5/2/2012—In the midst of various “good without God” campaigns, comes a revealing juxtaposition. Charles Murray, the conservative author of the controversial 1994 book, The Bell Curve, and original Swiss philosopher Alain de Botton, probably do not agree on much. But in their latest works, they seem to agree that secular institutions are unable to provide spiritual nourishment in our time and that an infusion of religion is needed.
I’m overstating for effect. They don’t entirely agree. In Coming Apart: The State of White America, Murray notes “an elite that is hollow at the core” and a lower class characterized by severe moral deterioration. Apparently he ends the book calling for a quasi-religious awakening (according to Andrew Hacker’s review in the New York Review of Books).
In contrast, Alain de Botton’s new book, Religion for Atheists, argues for only parts of the religious traditions. But he does note that when religion was more influential, social institutions cared about souls. Now they do not. And that is a great loss.

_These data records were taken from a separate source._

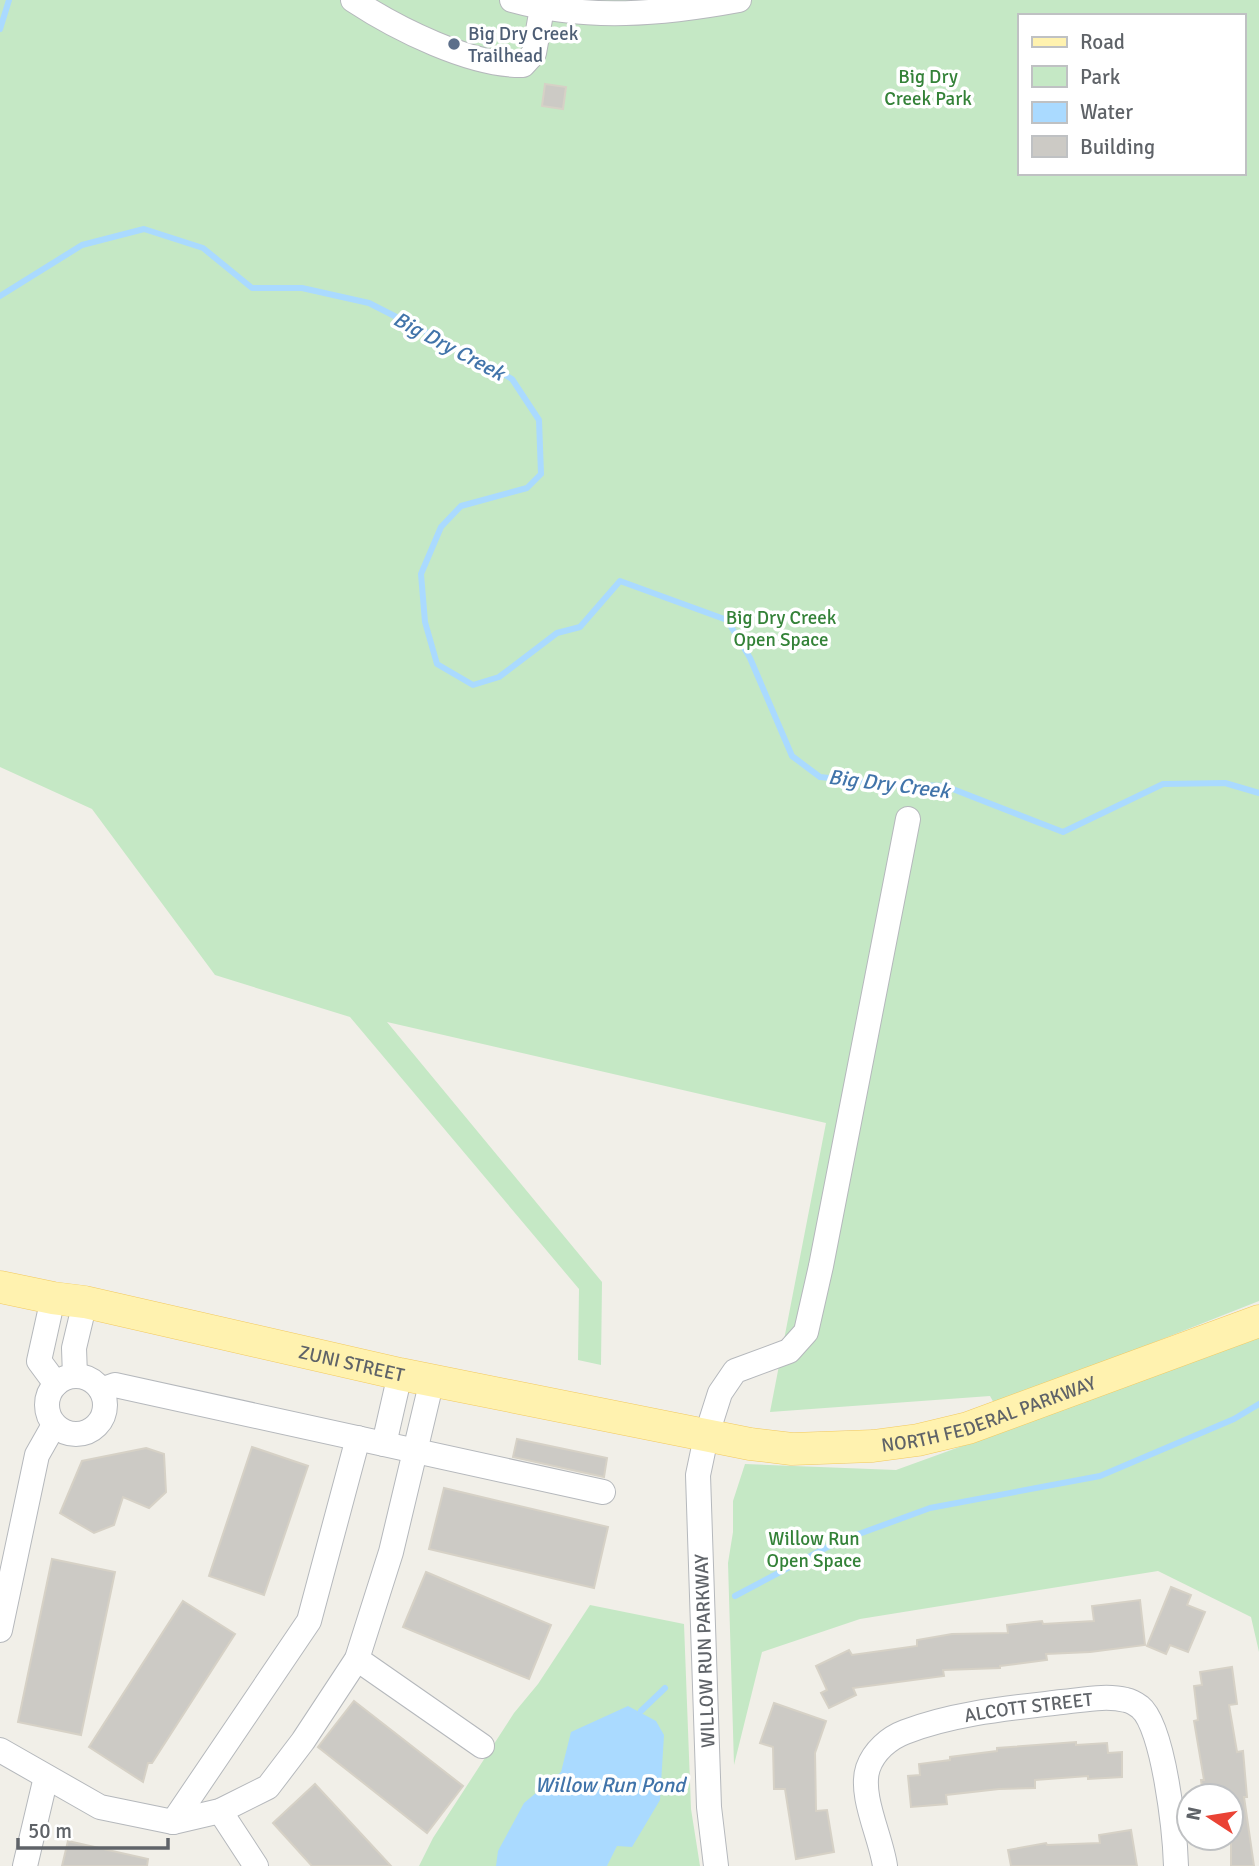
<svg xmlns="http://www.w3.org/2000/svg" width="1259" height="1866" font-family="Signika,sans-serif">
  <rect width="100%" height="100%" fill="#f1efe8"/>
  <!-- green -->
  <g fill="#c5e8c5" fill-rule="evenodd">
    <path d="M0 0H1259V1301L995 1405 990 1396 770 1412 826 1123 387 1022 602 1282 601 1365 578 1360 579 1289 350 1017 215 975 92 809 0 767ZM1019 16H1243V173H1019Z"/>
    <polygon points="1259,1338 1259,1652 1251,1617 1158,1571 860,1619 762,1652 734,1765 728,1563 733,1532 733,1501 745,1464 896,1470"/>
    <polygon points="590,1605 684,1624 691,1809 700,1866 419,1866 433,1838 514,1713 538,1684"/>
  </g>
  <!-- water -->
  <polygon fill="#aadaff" points="628,1706 656,1721 664,1735 660,1800 632,1847 617,1846 607,1866 496,1866 498,1851 524,1803 561,1772 571,1732"/>
  <g fill="none" stroke-linecap="round" stroke-linejoin="round">
    <!-- stream -->
    <g stroke="#aadaff" stroke-width="6">
      <polyline points="0,29 9,0"/>
      <polyline points="0,296 82,245 144,229 203,248 252,288 302,288 369,303 467,353 512,379 539,420 541,474 527,488 461,506 441,527 421,574 425,622 437,664 473,685 499,677 557,633 580,627 620,581 727,620 750,658 792,756 820,777 883,784 945,786 1063,832 1163,784 1225,783 1259,793"/>
      <polyline points="735,1596 837,1542 930,1508 1100,1476 1234,1419 1259,1404"/>
      <polyline points="641,1711 665,1688"/>
    </g>
  </g>
  <!-- building -->
  <g fill="#cccac5" stroke="#d6d1c6" stroke-width="2">
    <polygon points="545,84 566,87 563,109 542,106"/>
    <polygon points="517,1439 607,1458 604,1477 513,1457"/>
    <polygon points="252,1447 308,1466 264,1595 209,1576"/>
    <polygon points="146,1448 164,1454 166,1492 149,1508 123,1497 114,1525 94,1533 60,1513 82,1461"/>
    <polygon points="444,1488 608,1527 594,1588 429,1549"/>
    <polygon points="52,1559 115,1572 81,1735 18,1722"/>
    <polygon points="426,1572 551,1625 529,1679 403,1627"/>
    <polygon points="1171,1587 1191,1595 1187,1605 1205,1612 1188,1652 1170,1645 1166,1654 1147,1646"/>
    <polygon points="1140,1600 1145,1645 1090,1652 1046,1654 1047,1660 1000,1666 1000,1668 943,1670 944,1676 853,1688 856,1695 829,1708 821,1693 827,1690 816,1666 849,1650 852,1655 917,1646 917,1640 952,1634 1008,1633 1007,1625 1042,1621 1043,1624 1094,1621 1092,1606"/>
    <polygon points="183,1601 235,1634 152,1763 148,1763 143,1782 89,1747"/>
    <polygon points="1232,1667 1237,1704 1229,1705 1237,1752 1243,1751 1247,1797 1244,1797 1254,1866 1231,1866 1231,1796 1203,1796 1201,1780 1204,1780 1194,1721 1198,1720 1194,1686 1202,1685 1200,1672"/>
    <polygon points="354,1701 463,1786 427,1833 318,1747"/>
    <polygon points="774,1703 826,1721 815,1753 816,1811 827,1810 834,1852 796,1859 785,1789 774,1789 773,1747 760,1743"/>
    <polygon points="1076,1742 1076,1745 1107,1743 1108,1753 1122,1752 1122,1777 1088,1779 1088,1776 1035,1780 1035,1788 999,1789 946,1795 947,1804 911,1807 908,1776 920,1775 919,1764 950,1760 950,1757 997,1751 997,1748"/>
    <polygon points="315,1784 391,1866 312,1866 273,1823"/>
    <polygon points="1131,1830 1137,1866 1011,1866 1008,1850 1046,1843 1047,1845 1100,1843 1099,1835"/>
    <polygon points="68,1841 148,1859 147,1866 62,1866"/>
  </g>
  <g fill="none" stroke-linecap="round" stroke-linejoin="round">
    <!-- minor casing -->
    <g stroke="#b5b8bc" stroke-width="26">
      <g id="minor">
        <path d="M353 0C397 29 471 66 523 65L534 53 542 8"/>
        <path d="M512 0C588 21 663 14 739 0"/>
        <polyline points="53,1298 39,1361 56,1384"/>
        <circle cx="76" cy="1405" r="29"/>
        <polyline points="75,1376 74,1348 85,1302"/>
        <polyline points="101,1390 115,1385 603,1492"/>
        <polyline points="384,1444 400,1374"/>
        <polyline points="0,1630 37,1455 54,1425"/>
        <polyline points="357,1659 482,1746"/>
        <polyline points="0,1750 100,1807 173,1822 220,1811 268,1787 303,1741 357,1659 391,1552 432,1380"/>
        <polyline points="220,1811 256,1866"/>
        <polyline points="173,1822 309,1621 358,1438"/>
        <polyline points="25,1866 46,1777"/>
        <polyline points="716,1866 709,1807 698,1475 706,1437 720,1393 735,1371 789,1351 806,1332 821,1266 908,819"/>
        <path id="s1" d="M885 1866C881 1837 859 1795 868 1768 874 1751 889 1738 905 1732 954 1713 1011 1708 1062 1702 1083 1700 1106 1695 1126 1700 1131 1701 1136 1704 1140 1707 1164 1726 1175 1834 1176 1866"/>
      </g>
    </g>
    <!-- major casing -->
    <g stroke="#f2c960" stroke-width="33">
      <g id="major">
        <path id="s2" d="M0 1287 53 1298 85 1302 400 1374 750 1444 792 1449 873 1446 918 1440 968 1428 1259 1321"/>
      </g>
    </g>
    <!-- minor -->
    <use href="#minor" stroke="#fff" stroke-width="24"/>
    <!-- major -->
    <use href="#major" stroke="#fff2af" stroke-width="32"/>
  </g>
  <!-- markers -->
  <circle fill="#5c6f8a" stroke="#fff" stroke-width="2.5" cx="454" cy="44" r="7"/>
  <g text-anchor="middle" stroke-width="7" stroke-linejoin="round" paint-order="stroke">
    <!-- service labels -->
    <g font-size="19" fill="#4e5e75" stroke="#fff" text-anchor="start">
      <text x="468" y="40">Big Dry Creek<tspan x="468" dy="22">Trailhead</tspan></text>
    </g>
    <!-- park labels -->
    <g font-size="19" fill="#348238" stroke="#fff">
      <text x="928" y="83">Big Dry<tspan x="928" dy="22">Creek Park</tspan></text>
      <text x="781" y="624">Big Dry Creek<tspan x="781" dy="22">Open Space</tspan></text>
      <text x="814" y="1545">Willow Run<tspan x="814" dy="22">Open Space</tspan></text>
    </g>
    <!-- street labels -->
    <g font-size="19" fill="#5f6368" stroke="#fff">
      <text dy="7" stroke="none"><textPath href="#s2" startOffset="360">ZUNI STREET</textPath></text>
      <text dy="7" stroke="none"><textPath href="#s2" startOffset="1010">NORTH FEDERAL PARKWAY</textPath></text>
      <text transform="translate(704 1651) rotate(-92)" y="7">WILLOW RUN PARKWAY</text>
      <text dy="7" stroke="none"><textPath href="#s1" startOffset="280">ALCOTT STREET</textPath></text>
    </g>
    <!-- water labels -->
    <g font-size="21" font-style="italic" fill="#4174aa" stroke="#fff">
      <text transform="translate(449 346) rotate(28)" y="7">Big Dry Creek</text>
      <text transform="translate(889 784) rotate(7)" y="7">Big Dry Creek</text>
      <text x="610" y="1792">Willow Run Pond</text>
    </g>
  </g>
  <!-- legend -->
  <rect x="1018" y="14" width="228" height="161" fill="#ffffff" stroke="#bfc1c3" stroke-width="2"/>
  <rect x="1032" y="37" width="35" height="10" fill="#fff2af" stroke="#bfc1c3" stroke-width="2"/>
  <text x="1080" y="49" font-size="21" fill="#5f6368">Road</text>
  <rect x="1032" y="66" width="35" height="21" fill="#c5e8c5" stroke="#bfc1c3" stroke-width="2"/>
  <text x="1080" y="84" font-size="21" fill="#5f6368">Park</text>
  <rect x="1032" y="102" width="35" height="21" fill="#aadaff" stroke="#bfc1c3" stroke-width="2"/>
  <text x="1080" y="119" font-size="21" fill="#5f6368">Water</text>
  <rect x="1032" y="136" width="35" height="21" fill="#cccac5" stroke="#bfc1c3" stroke-width="2"/>
  <text x="1080" y="154" font-size="21" fill="#5f6368">Building</text>
  <!-- north arrow -->
  <g transform="translate(1210 1817) rotate(282)"><circle r="33" fill="#ffffff" stroke="#bfc1c3" stroke-width="2"/>
  <path d="M0-5L12 26L0 18L-12 26Z" fill="#ea4335"/>
  <text y="-10" font-size="19" font-weight="bold" text-anchor="middle" fill="#5f6368">N</text>
  </g>
  <!-- scale -->
  <path d="M18 1838v10h150v-10" fill="none" stroke="#5f6368" stroke-width="3.5"/>
  <text x="28" y="1838" font-size="21" fill="#5f6368" stroke="#ffffff" stroke-width="5" paint-order="stroke">50 m</text>
</svg>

There is something here to ponder. For all the critiques of religion, a widespread nonbelief has not yet shown that it is spiritually sustainable on its own. The question has never been whether an individual can be good without God. That is obviously so. The question is whether a society that is without God can be good without at least a substitute for religion that contains some aspects traditionally associated with religion. The jury is out on that question.